Above all, China’s comfort with the default indicates a growing confidence in opening up its own system. The government didn’t feel the need to offer a bailout and is content to live with the consequences of corporate defaults and the accompanying media hype. Beijing’s acceptance of Chaori’s difficulty coincides with a tolerance for greater exchange rate fluctuations in its formerly rigid currency. The renminbi, which has historically moved within tight ranges, has been allowed to trade with increased volatility over the past month, likely indicating a recent acceptance for market forces.
Of course, as with many aspects of Chinese policy the extent of the government’s role in market operations cannot be determined with certainty. But there is little doubt that some improvement has been made in opening up to outside influences, and it is important that these transitions are done gradually.

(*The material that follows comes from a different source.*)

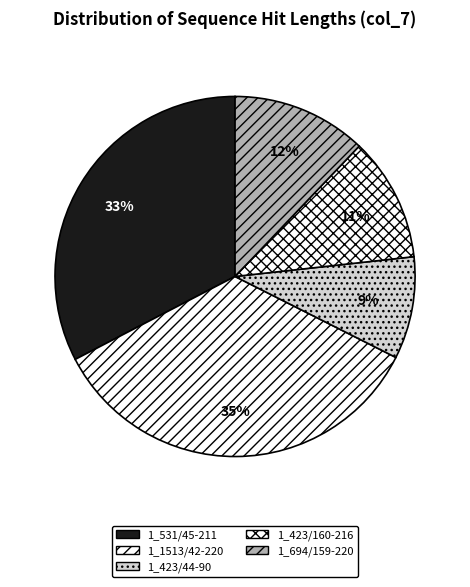

Is there any slice that represents more than half of the pie?

No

The government is in the midst of undertaking a profound shift in its economic model, transitioning from a reliance on exporting cheap goods to sustainable consumption in which growth is generated by domestic spending.
Changing an economic model presents challenges and in China’s case they are clearly evident.
To rely on domestic consumption, the nation’s finances must be in a healthy position. However, there are signs of an over-reliance of borrowing, with China’s overall debt-to-GDP level jumping more than 80% since 2008. The level now stands at 210%, a number lower than many advanced economies, but its rapid increase is cause for concern. History has shown that similar credit expansions in emerging nations have resulted in financial crises as the flood of investment distorts asset prices.
But there has never been a test case like China. It can be argued that it has the infrastructure and resources to cope with the swathes of borrowed money. This seems to be the attitude of China’s policymakers, as reports this week indicated the central bank was prepared to cut reserve requirement ratios for banks if growth shows signs of falling below its 7.5% target. If implemented, banks would have to keep less in reserves and will be free to lend more. Facilitating more credit must be done carefully, but the current reserve requirement of 20% is relatively conservative and any cut figures to be limited. Moreover, aside from spurring additional economic activity, this move also aims to dampen demand for the sizeable shadow banking sector.
Encouragingly, China also has plans to liberalize interest rate markets, effectively allowing banks to offer savers more attractive yields. The imposed ceiling is currently 3% annual interest for benchmark one-year household deposits and just 0.35% on demand deposits. Allowing banks to introduce more competitive rates should boost saving and further lessen reliance on the shadow banking sector.
Moving towards open markets is a delicate process that calls for incremental steps while trying to maintain a careful balance between economic growth and sustainable reform. Along with the Chaori default, there will be plenty more hiccups along the way as the increasingly liberalized financial system matures and adjusts to market forces. Some of the obstacles could be potentially damaging, but a missed $14.5 million payment in a $14 trillion market is not one of them.